Russian government officials are asking retailers to give special support to Crimean wine producers in an attempt to help that sector of the peninsula’s economy.
Crimean vintners are concerned about their business prospects in the wake of Russia’s annexation of the territory and the likely loss of the Ukraine market.
On Wednesday representatives of the biggest retail groups working in Russia and major Crimean wine producers had a meeting with Moscow region Governor Andrei Vorobyov, also attended by officials from Moscow and St. Petersburg. The retailers were asked to help the Crimean wine industry by providing special shelves for their wines and organizing wine-tasting sessions in stores.

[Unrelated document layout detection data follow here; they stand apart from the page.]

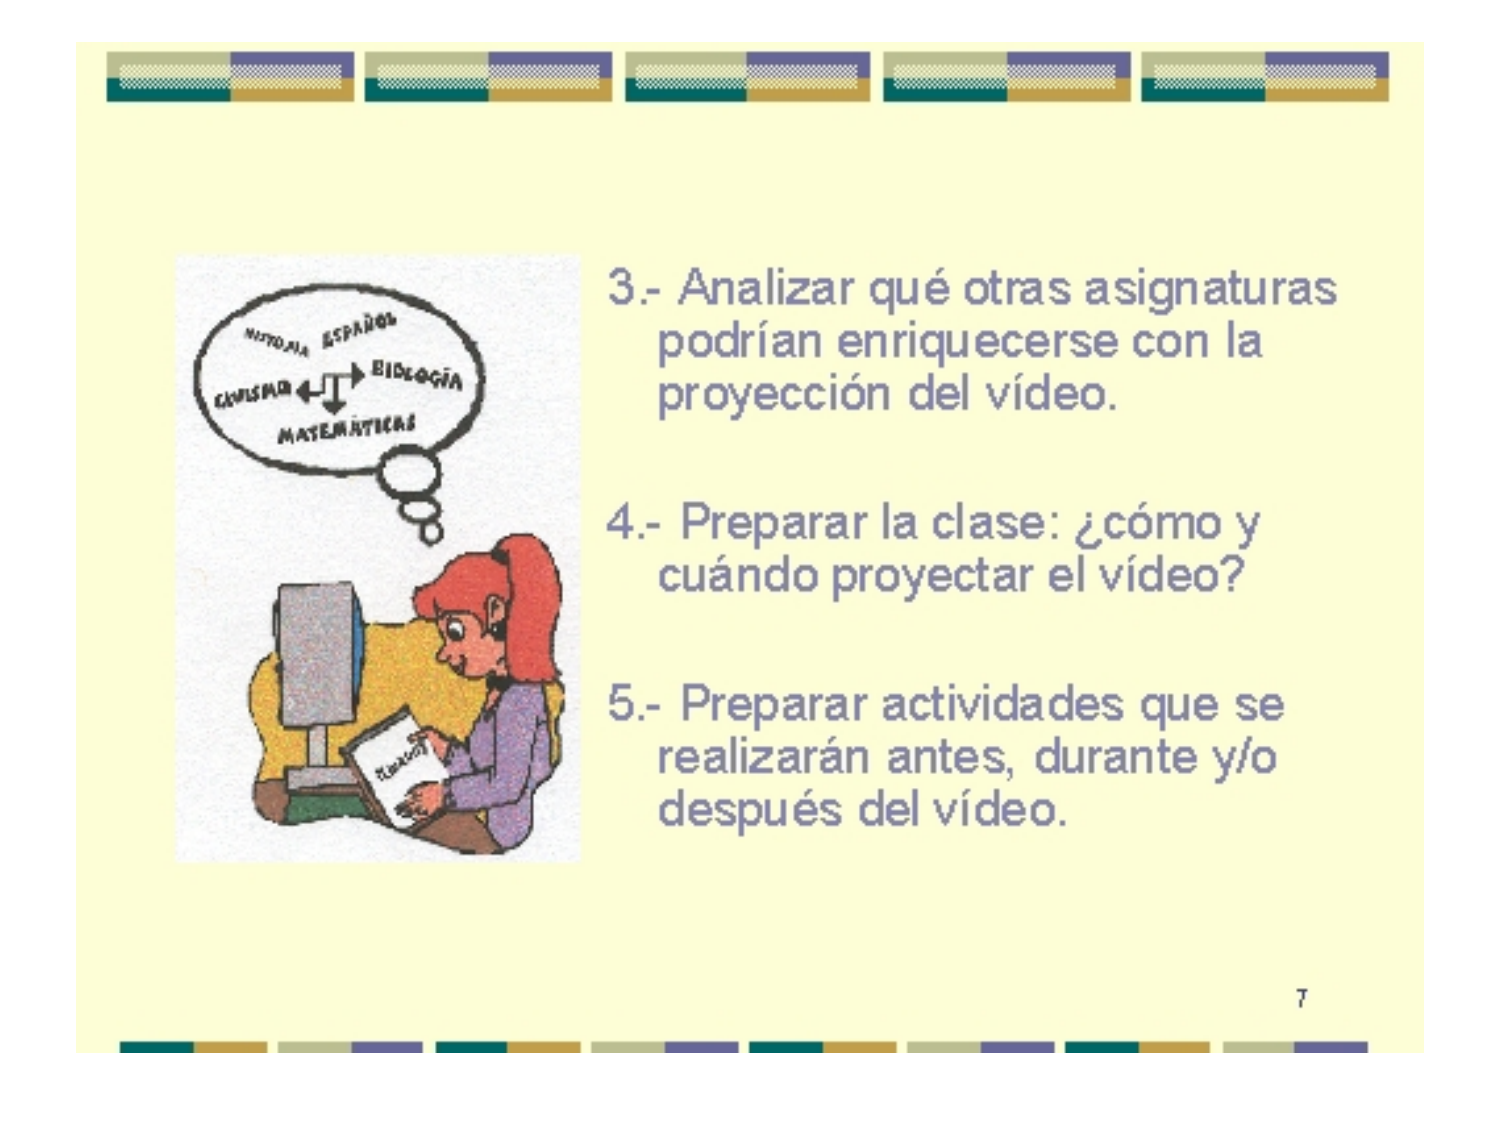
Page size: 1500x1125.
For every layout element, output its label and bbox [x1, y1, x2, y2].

picture [76, 42, 1424, 1053]
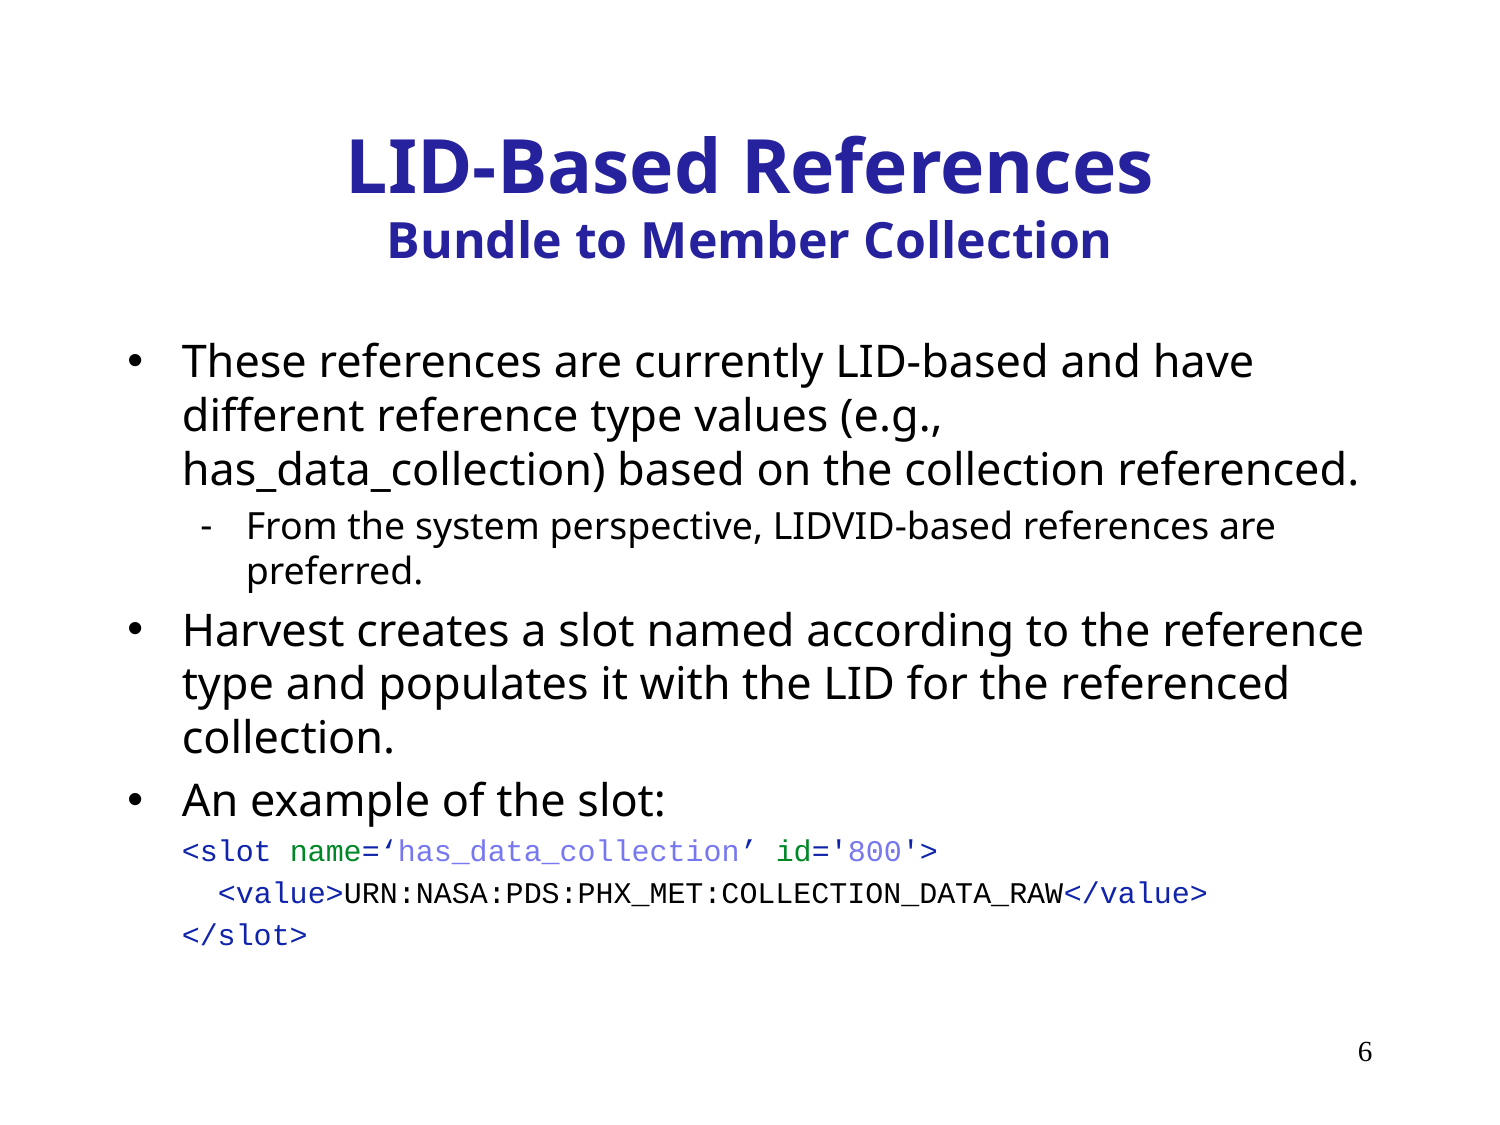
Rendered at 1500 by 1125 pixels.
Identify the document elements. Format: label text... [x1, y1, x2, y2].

slide_number 6 [1074, 1024, 1388, 1101]
title LID-Based References Bundle to Member Collection [112, 99, 1388, 288]
list These references are currently LID-based and have different reference type values (e.g., has_data_collection) based on the collection referenced. From the system perspective, LIDVID-based references are preferred. Harvest creates a slot named according to the reference type and populates it with the LID for the referenced collection. An example of the slot: <slot name=‘has_data_collection’ id='800'> <value>URN:NASA:PDS:PHX_MET:COLLECTION_DATA_RAW</value> </slot> [112, 324, 1388, 1001]
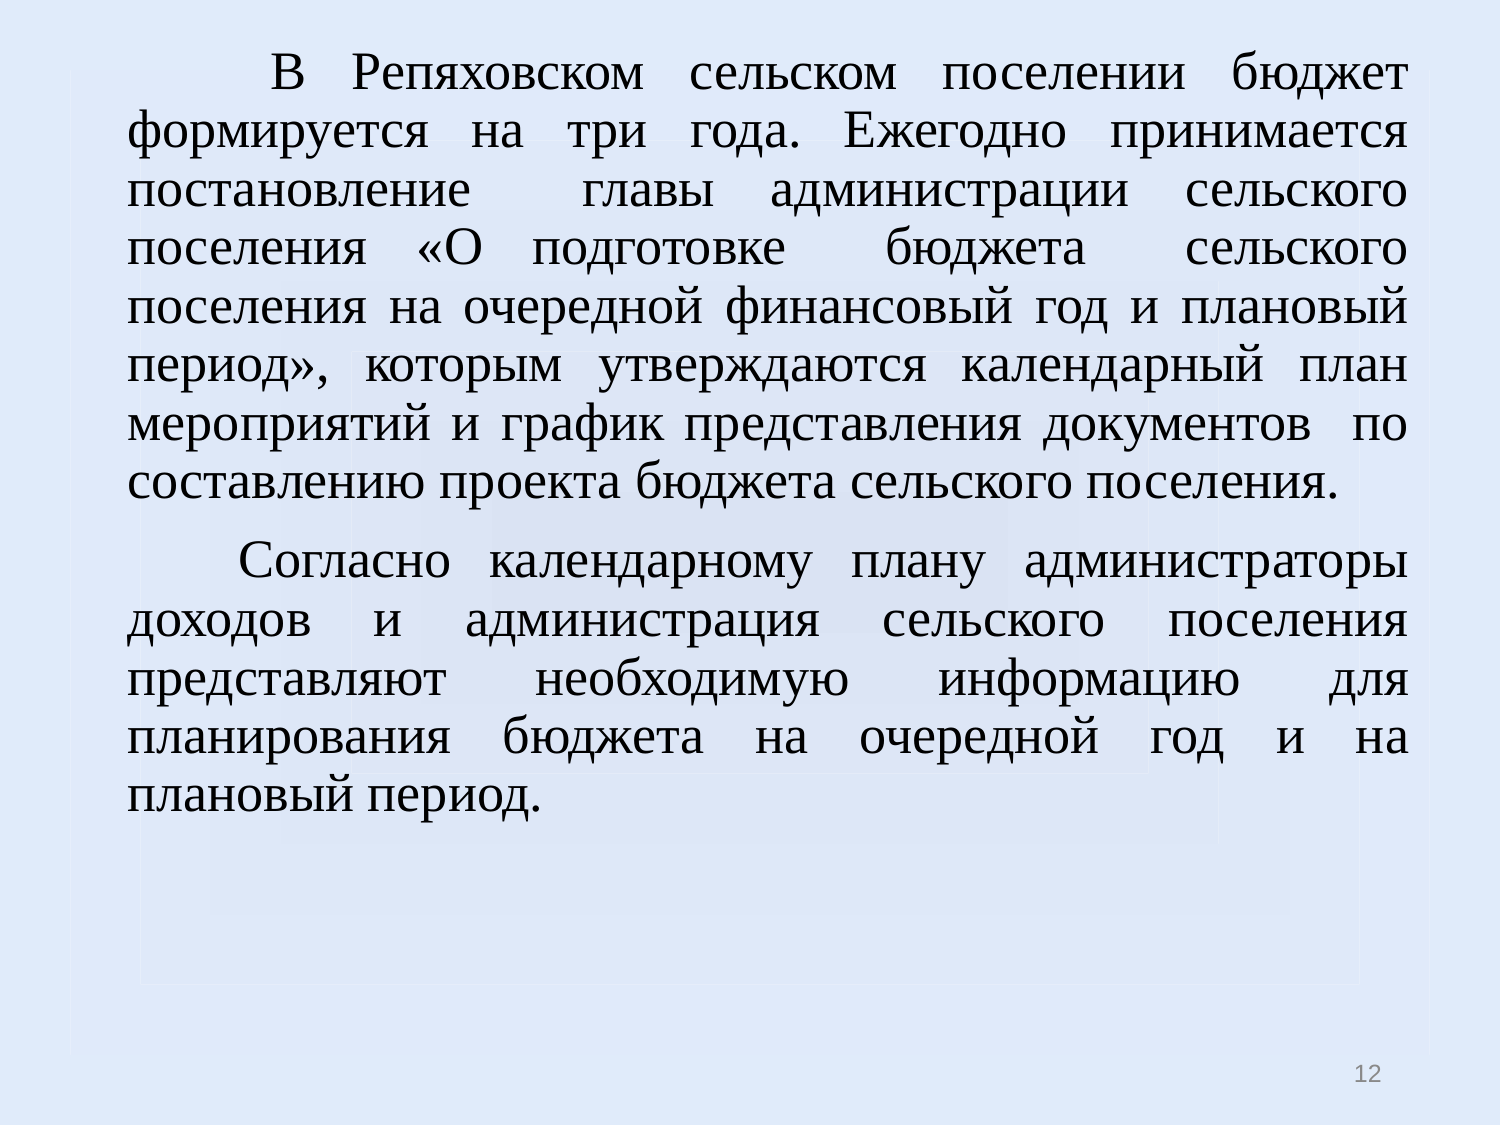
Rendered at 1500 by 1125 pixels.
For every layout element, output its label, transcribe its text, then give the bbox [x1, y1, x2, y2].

slide_number 12 [1059, 1042, 1397, 1103]
list В Репяховском сельском поселении бюджет формируется на три года. Ежегодно принимается постановление главы администрации сельского поселения «О подготовке бюджета сельского поселения на очередной финансовый год и плановый период», которым утверждаются календарный план мероприятий и график представления документов по составлению проекта бюджета сельского поселения. Согласно календарному плану администраторы доходов и администрация сельского поселения представляют необходимую информацию для планирования бюджета на очередной год и на плановый период. [74, 34, 1426, 1006]
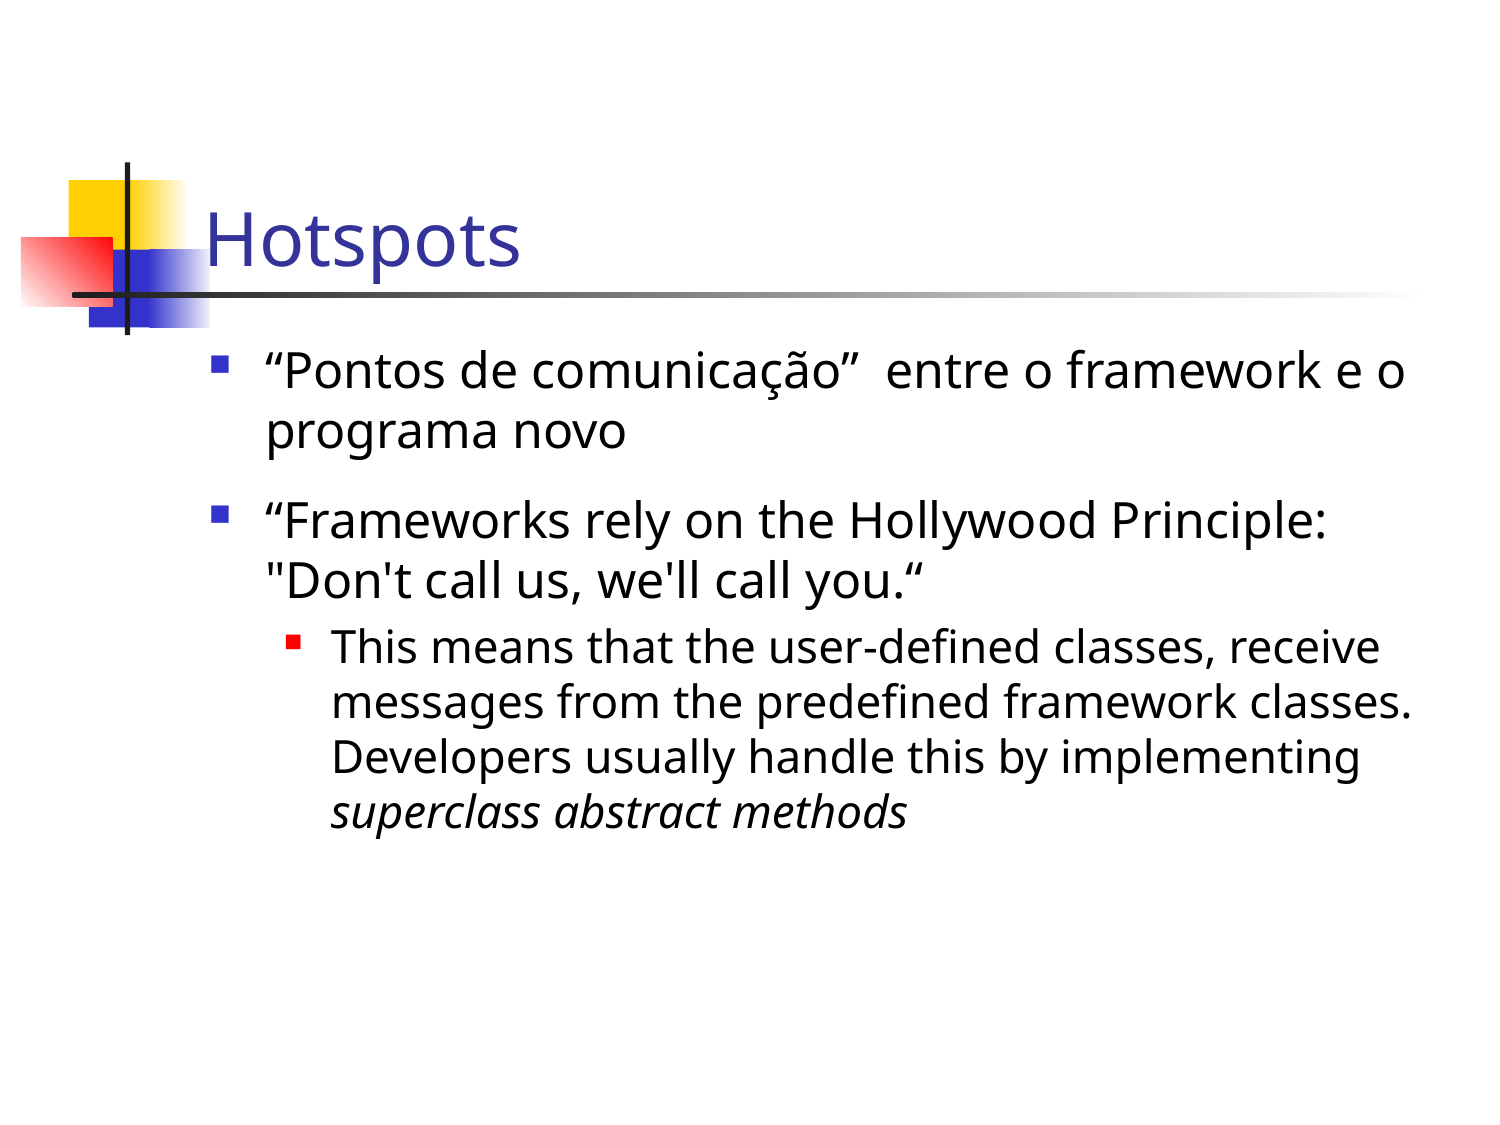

“We are not asking for special treatment, but we would like the retailers to pay attention to the complicated situation we are in,” said Mikhail Shtyrlin, general director of Crimean wine company Legendy Kruma, who attended the meeting with Vorobyov.
“We may soon loose the Ukrainian market as any financial operations between Russia and Ukraine could be suspended. Besides, there are still no clear customs regulations [for both countries] for our products, which will throw the industry in turmoil for up to three months. Solving these problems is our number one priority,” Shtyrlin said. He added that the Russian market is quite important for Crimea. Last year Russia consumed 25 million bottles of the peninsula’s wine.
Shtyrlin also said that Crimean vintners are trying to solve their problems together and are planning to create a Union of Crimean wine producers. This may help the industry in the long term, he added.
The X5 retail group, owner of chain stores Pyatyorochka and Perekryostok, said Thursday that the company has not decided yet whether to give special treatment to Crimean wine products. Retail chain Dixy said the firm is open to negotiations with Crimean wine makers and added that the government officials’ requests seem doable. Metro Cash and Carry also said it is ready to discuss giving special attention for Crimean wine.